On the Reliable Detection of Concept Drift from Streaming Unlabeled Data (Tegjyot Singh Sethi and Mehmed Kantardzic)

Classifiers deployed in the real world operate in a dynamic environment, where the data distribution can change over time. These changes, referred to as concept drift, can cause the predictive performance of the classifier to drop over time, thereby making it obsolete. To be of any real use, these classifiers need to detect drifts and be able to adapt to them, over time. Detecting drifts has traditionally been approached as a supervised task, with labeled data constantly being used for validating the learned model. Although effective in detecting drifts, these techniques are impractical, as labeling is a difficult, costly and time consuming activity. On the other hand, unsupervised change detection techniques are unreliable, as they produce a large number of false alarms. The inefficacy of the unsupervised techniques stems from the exclusion of the characteristics of the learned classifier, from the detection process. In this paper, we propose the Margin Density Drift Detection (MD3) algorithm, which tracks the number of samples in the uncertainty region of a classifier, as a metric to detect drift.
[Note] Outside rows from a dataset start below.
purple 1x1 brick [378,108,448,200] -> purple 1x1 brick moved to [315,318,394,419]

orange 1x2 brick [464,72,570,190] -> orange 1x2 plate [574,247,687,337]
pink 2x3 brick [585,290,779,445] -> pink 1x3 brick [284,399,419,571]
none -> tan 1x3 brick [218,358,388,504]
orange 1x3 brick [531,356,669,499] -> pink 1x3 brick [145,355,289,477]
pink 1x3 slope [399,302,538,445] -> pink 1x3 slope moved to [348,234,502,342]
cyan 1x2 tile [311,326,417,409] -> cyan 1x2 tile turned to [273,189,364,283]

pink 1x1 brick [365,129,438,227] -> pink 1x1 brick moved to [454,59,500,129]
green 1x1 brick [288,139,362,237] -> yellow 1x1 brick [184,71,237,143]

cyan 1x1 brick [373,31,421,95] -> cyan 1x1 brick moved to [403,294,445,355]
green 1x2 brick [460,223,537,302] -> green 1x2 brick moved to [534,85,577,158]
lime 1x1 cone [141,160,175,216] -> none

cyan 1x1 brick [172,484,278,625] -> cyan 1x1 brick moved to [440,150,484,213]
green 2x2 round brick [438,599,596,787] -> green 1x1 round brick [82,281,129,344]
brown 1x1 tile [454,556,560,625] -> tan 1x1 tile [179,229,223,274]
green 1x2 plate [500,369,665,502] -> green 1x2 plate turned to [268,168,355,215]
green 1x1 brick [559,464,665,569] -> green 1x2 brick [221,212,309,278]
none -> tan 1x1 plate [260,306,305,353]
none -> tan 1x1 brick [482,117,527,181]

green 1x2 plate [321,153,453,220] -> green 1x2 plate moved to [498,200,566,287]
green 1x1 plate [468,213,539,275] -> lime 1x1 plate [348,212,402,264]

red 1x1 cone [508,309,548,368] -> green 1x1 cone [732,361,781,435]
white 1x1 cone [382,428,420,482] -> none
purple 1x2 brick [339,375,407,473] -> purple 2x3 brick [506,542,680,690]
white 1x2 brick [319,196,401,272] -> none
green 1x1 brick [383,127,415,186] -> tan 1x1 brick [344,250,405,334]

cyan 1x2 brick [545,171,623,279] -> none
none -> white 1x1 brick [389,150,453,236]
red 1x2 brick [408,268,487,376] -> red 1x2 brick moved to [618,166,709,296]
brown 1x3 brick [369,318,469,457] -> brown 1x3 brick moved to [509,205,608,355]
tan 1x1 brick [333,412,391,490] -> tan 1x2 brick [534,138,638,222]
The MD3 algorithm is a distribution independent, application independent, model independent, unsupervised and incremental algorithm for reliably detecting drifts from data streams. Experimental evaluation on 6 drift induced datasets and 4 additional datasets from the cybersecurity domain demonstrates that the MD3 approach can reliably detect drifts, with significantly fewer false alarms compared to unsupervised feature based drift detectors. At the same time, it produces performance comparable to that of a fully labeled drift detector. The reduced false alarms enables the signaling of drifts only when they are most likely to affect classification performance. As such, the MD3 approach leads to a detection scheme which is credible, label efficient and general in its applicability.